Why run a multi-tier program?
Run a multi-tier program when you want your strongest partners to grow the network for you. Recruiting affiliates is slow, manual work; an override gives your best partners a financial reason to do that recruiting and to coach the people they bring in.
- Distributed recruiting — your top partners find affiliates you'd never reach directly.
- Built-in mentorship — recruiters are motivated to help sub-affiliates succeed because they earn from it.
- Network effects — each productive partner can seed several more, compounding reach over time.
Override is additive, not a tax
The override comes out of your margin, not the sub-affiliate's commission. If you fund overrides by quietly cutting what the sub-affiliate earns, you'll erode trust fast. Budget for the override as an extra cost of acquiring partners through partners.
How deep should the tiers go?
Keep it shallow — one or at most two override levels. The temptation is to add level after level so that A earns on B, B's recruits, their recruits, and so on. That's exactly the structure that resembles a pyramid scheme and invites legal scrutiny. A healthy multi-tier program rewards genuine recruiting and support, not endless chains where the money flows mostly upward.
- Single override level: the recruiter earns on their direct sub-affiliates only. Simplest and safest.
- Two levels: a small additional override one step further down. Use sparingly and model the stacked cost.
- Three or more: avoid — both for cost and for the structural and legal risk it carries.
What about clawbacks across tiers?
When a referred sale is refunded, both the sub-affiliate's commission and the recruiter's override on that sale should reverse. Otherwise you'd claw back from one partner while the other keeps an override on revenue you no longer have. Because Afflio computes overrides from the same conversion as the base commission, a clawback can cascade to the override on that sale, keeping both sides honest.

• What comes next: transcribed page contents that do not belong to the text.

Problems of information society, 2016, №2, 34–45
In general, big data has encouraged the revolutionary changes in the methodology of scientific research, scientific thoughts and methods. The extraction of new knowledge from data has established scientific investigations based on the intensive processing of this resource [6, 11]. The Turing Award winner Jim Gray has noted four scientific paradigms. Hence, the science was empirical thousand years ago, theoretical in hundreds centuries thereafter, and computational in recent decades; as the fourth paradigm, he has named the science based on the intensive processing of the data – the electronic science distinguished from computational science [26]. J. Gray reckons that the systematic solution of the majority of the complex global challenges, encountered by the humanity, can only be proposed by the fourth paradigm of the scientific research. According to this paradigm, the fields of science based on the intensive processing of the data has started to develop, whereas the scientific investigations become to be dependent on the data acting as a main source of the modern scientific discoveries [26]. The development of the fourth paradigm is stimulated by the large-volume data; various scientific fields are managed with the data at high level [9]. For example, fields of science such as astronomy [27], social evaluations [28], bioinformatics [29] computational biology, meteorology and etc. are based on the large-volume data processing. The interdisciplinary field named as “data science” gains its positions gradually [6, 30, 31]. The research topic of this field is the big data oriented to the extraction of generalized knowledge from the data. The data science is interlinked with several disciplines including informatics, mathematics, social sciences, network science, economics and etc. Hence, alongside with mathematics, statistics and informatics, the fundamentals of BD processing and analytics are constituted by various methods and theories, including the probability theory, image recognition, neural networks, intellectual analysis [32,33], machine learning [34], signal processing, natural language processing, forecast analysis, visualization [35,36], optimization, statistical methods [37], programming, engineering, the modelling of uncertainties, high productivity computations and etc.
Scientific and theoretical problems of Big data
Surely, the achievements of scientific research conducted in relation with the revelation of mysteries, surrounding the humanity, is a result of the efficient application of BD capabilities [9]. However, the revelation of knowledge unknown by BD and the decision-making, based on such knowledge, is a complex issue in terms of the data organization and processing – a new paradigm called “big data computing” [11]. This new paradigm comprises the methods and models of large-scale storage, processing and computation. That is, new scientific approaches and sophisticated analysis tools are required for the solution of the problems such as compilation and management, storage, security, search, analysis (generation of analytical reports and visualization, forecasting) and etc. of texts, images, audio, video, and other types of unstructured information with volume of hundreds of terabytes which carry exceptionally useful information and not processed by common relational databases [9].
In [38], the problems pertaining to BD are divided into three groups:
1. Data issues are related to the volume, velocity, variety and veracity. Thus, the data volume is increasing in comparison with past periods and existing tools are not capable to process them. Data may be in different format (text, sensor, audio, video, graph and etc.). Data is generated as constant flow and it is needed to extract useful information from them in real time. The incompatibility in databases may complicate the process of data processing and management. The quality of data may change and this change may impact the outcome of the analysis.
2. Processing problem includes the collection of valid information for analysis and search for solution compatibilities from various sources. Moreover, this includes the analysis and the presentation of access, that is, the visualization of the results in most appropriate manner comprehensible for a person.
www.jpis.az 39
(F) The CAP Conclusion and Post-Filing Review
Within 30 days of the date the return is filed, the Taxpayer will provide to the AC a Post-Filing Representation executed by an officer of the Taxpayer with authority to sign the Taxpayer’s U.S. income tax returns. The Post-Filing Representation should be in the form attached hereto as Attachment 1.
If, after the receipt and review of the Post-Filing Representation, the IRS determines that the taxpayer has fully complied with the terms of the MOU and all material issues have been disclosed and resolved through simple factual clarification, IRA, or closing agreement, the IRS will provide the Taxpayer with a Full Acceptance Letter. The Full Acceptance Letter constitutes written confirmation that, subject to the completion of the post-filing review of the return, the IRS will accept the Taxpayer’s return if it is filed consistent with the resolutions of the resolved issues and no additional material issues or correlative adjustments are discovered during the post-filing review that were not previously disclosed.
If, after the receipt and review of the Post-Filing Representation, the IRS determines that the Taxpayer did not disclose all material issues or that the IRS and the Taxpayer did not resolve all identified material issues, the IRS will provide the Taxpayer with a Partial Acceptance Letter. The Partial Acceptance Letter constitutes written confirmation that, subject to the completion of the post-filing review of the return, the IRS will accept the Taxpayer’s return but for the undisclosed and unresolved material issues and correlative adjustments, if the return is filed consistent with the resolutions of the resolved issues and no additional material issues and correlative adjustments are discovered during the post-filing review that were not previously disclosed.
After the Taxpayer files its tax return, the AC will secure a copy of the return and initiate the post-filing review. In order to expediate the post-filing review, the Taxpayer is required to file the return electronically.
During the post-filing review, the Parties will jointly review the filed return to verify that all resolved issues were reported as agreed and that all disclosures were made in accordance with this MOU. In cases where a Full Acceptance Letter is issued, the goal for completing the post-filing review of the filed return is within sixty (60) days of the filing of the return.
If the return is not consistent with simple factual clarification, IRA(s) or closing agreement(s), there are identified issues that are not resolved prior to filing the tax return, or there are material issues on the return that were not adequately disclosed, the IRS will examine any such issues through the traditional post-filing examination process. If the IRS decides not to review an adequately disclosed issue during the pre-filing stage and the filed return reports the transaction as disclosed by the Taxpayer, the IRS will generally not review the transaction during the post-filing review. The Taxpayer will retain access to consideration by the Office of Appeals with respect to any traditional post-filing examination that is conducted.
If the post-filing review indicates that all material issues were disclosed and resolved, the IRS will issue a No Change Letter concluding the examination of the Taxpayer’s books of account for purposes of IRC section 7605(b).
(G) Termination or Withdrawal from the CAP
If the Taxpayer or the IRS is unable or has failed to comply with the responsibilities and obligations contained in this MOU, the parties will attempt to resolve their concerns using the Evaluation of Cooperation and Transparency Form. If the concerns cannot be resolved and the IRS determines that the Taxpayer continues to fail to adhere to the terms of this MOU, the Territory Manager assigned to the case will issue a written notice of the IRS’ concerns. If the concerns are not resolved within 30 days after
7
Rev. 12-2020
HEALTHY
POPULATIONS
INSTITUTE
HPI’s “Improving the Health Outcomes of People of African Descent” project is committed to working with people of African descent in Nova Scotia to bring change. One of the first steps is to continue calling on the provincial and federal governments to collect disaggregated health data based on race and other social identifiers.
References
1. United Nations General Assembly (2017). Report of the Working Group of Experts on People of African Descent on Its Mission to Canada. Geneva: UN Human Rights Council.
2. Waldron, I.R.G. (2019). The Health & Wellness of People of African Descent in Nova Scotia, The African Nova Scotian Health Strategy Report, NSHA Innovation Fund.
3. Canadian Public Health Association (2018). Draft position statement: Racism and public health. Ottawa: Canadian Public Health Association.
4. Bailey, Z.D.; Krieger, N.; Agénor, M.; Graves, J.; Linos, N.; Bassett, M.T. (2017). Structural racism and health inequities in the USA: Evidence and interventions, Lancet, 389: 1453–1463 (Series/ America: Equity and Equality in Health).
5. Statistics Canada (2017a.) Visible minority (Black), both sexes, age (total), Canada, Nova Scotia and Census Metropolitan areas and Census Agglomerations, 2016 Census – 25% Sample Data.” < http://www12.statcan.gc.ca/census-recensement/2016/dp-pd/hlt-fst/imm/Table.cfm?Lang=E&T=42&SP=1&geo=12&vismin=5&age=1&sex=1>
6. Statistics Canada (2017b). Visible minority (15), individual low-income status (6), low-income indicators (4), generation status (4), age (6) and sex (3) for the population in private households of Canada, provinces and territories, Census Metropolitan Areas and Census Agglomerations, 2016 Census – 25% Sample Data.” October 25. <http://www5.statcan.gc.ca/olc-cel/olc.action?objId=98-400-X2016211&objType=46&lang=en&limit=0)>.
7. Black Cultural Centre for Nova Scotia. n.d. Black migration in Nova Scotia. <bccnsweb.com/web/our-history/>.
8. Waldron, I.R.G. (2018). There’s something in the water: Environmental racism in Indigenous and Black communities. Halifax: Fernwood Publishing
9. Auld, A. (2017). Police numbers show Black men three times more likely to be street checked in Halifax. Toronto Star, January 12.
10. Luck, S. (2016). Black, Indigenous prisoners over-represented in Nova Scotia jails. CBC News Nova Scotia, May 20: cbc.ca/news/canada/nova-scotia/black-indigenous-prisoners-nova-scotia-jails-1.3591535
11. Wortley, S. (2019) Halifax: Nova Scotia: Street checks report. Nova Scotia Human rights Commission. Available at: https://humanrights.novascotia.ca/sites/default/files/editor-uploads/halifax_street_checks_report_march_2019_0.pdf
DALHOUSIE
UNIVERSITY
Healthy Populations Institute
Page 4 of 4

Multi-tier works when the override pays for real recruiting and mentorship. The moment it pays mostly for being early, you've built the wrong thing.
What is a sub-affiliate override commission?
A sub-affiliate override is a commission paid to a partner on sales generated by other partners they recruited. The recruited sub-affiliate earns their normal commission, and the recruiting partner earns a separate, usually smaller override on the same sale — funded by the merchant, not deducted from the sub-affiliate.
Is a multi-tier affiliate program the same as a pyramid scheme?
No, when designed correctly. A legitimate multi-tier program pays overrides on real sales of a real product and keeps the depth shallow — typically one or two levels. Pyramid schemes pay primarily for recruiting itself, with money flowing up through endless chains and little real product behind it. Keep tiers shallow and tie all earnings to actual sales.
What happens to overrides when a sale is refunded?
Both the sub-affiliate's commission and the recruiter's override on that sale should reverse together. Because Afflio computes the override from the same conversion as the base commission, a clawback can cascade to the override, so neither partner keeps earnings on revenue you didn't retain.